**Requisiti del compito:** Prosegui l'articolo su papa Leone XIV partendo subito dopo l'ultima frase riportata.

**Estratto del testo:**

Bayādir

Bayādir

Bayādir,  بيادر, plurale di baydarبيدر (aia, in arabo), dove viene separato il grano dalla pula. Dove il contadino raccoglie la sua fatica dopo mesi di attesa e di speranza che Dio mandi la pioggia. Dove nei villaggi di campagna i bambini giocano al sicuro perché è un terreno piano e protetto. Dove i giovani gareggiano sfidandosi per testare chi è il più forte o il più atletico. Il baydar è un luogo di incontro e di raccolta di beni. Bayādir è anche il titolo di questa rubrica a cura dei nostri amici della comunità di Deir Mar Musa

Un «Assad» universale che scalda il cuore

Il nuovo successore di Pietro è papa Leone XIV. Leone, in arabo أسد‎, si dice Assad.

In tanti qui in Siria si sono spaventati alla notizia che il nuovo Pontefice provenisse dagli Stati Uniti d’America. Anche se poi la sua biografia lo rende più americano che solo statunitense. Ma il suo breve discorso dalla loggia di San Pietro l’8 maggio scorso ha allargato e confortato i cuori.

Ha cominciato con l’annuncio della pace pasquale, come Gesù aveva salutato i suoi discepoli quando si mostrò a loro mentre erano chiusi per paura dentro il Cenacolo. Il primo frutto della risurrezione è la pace che nessuno può togliere; una pace rimedio alla paura e alla chiusura. «Una pace disarmata e disarmante» – ha detto Leone, in un chiaro invito alla nonviolenza e contro la guerra. Una convinzione che ha ripetuto davanti alle delegazioni ecumeniche e interreligiose dicendo: «Sono convinto che, se saremo concordi e liberi da condizionamenti ideologici e politici, potremo essere efficaci nel dire “no” alla guerra e “sì” alla pace, “no” alla corsa agli armamenti e “sì” al disarmo, “no” a un’economia che impoverisce i popoli e la Terra e “sì” allo sviluppo integrale».

È un invito alla Chiesa stessa a ripudiare la logica ossidata del potere che nuoce come il tarlo nel suo ceppo da più di duemila anni, con cui abbiamo dovuto convivere, sopportandone i cattivi risultati. Tra cui il più grande è certamente lo scandalo dato al mondo per come si è mostrata la comunità dei discepoli di Gesù per lunghi secoli, divisa e conflittuale, prepotente e presuntuosa.

**Informazioni fornite:**
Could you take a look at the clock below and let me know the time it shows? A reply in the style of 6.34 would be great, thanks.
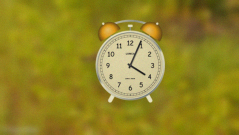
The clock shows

**Risposta all'esercizio:**
Leone è anche il nome del compagno di San Francesco d’Assisi, di cui papa Francesco ha voluto portare il nome. Nei suoi primi discorsi il monaco agostiniano, nella scia del suo predecessore gesuita, sta tracciando la via per la missione della Chiesa, perché diventi «fermento per un mondo riconciliato». Missione che non è proselitismo, ma cammino verso l’unità intesa come sinodalità dentro la Chiesa cattolica, comunione di fede con le Chiese sorelle e invito al dialogo e alla costruzione di ponti con le altre religioni, in modo particolare con ebrei e musulmani.

Inquietudine nell’amore che cerca Dio, senza sentirsi superiori al mondo, è la dinamica che anima i primi passi del ministero di Leone XIV, che vuole servire e guidare la Chiesa perché diventi finalmente «lievito di concordia per l’umanità.

Leone non parla di verità assoluta che solo noi possediamo, né di paradigmi teologici perfetti che solo noi abbiamo. Parla di docilità allo Spirito che soffia dove vuole e conduce i cuori delle persone di buona volontà verso l’armonia e li accorda facendo vibrare le loro corde in un’unica melodia.

Vista e vissuta dalla Siria, l’elezione del nuovo Pontefice annuncia l’entrata di un «Assad pastore», papa Leone, che invita tutti a lavorare per la pace e la fratellanza, dopo l’uscita di un «Assad mostro», che ci ha divisi e ha seminato discordia, paura e inimicizia tra i siriani da una parte e con le altre popolazioni del mondo dall’altra.

Invitiamo papa Assad in Siria per contribuire alla sua rinascita, per trasmettere un messaggio di speranza ai pochi cristiani che vi sono rimasti e che vogliono mollare lasciando la terra che ha dato ai cristiani il loro nome.

Seguendo Leone XIII, il nuovo Leone vuole annunciare con che se il criterio della carità prevalesse nel mondo, cesserebbe subito ogni dissidio e tornerebbe la pace.

Così sia.

Quale Chiesa nella nuova Siria del dopo Assad?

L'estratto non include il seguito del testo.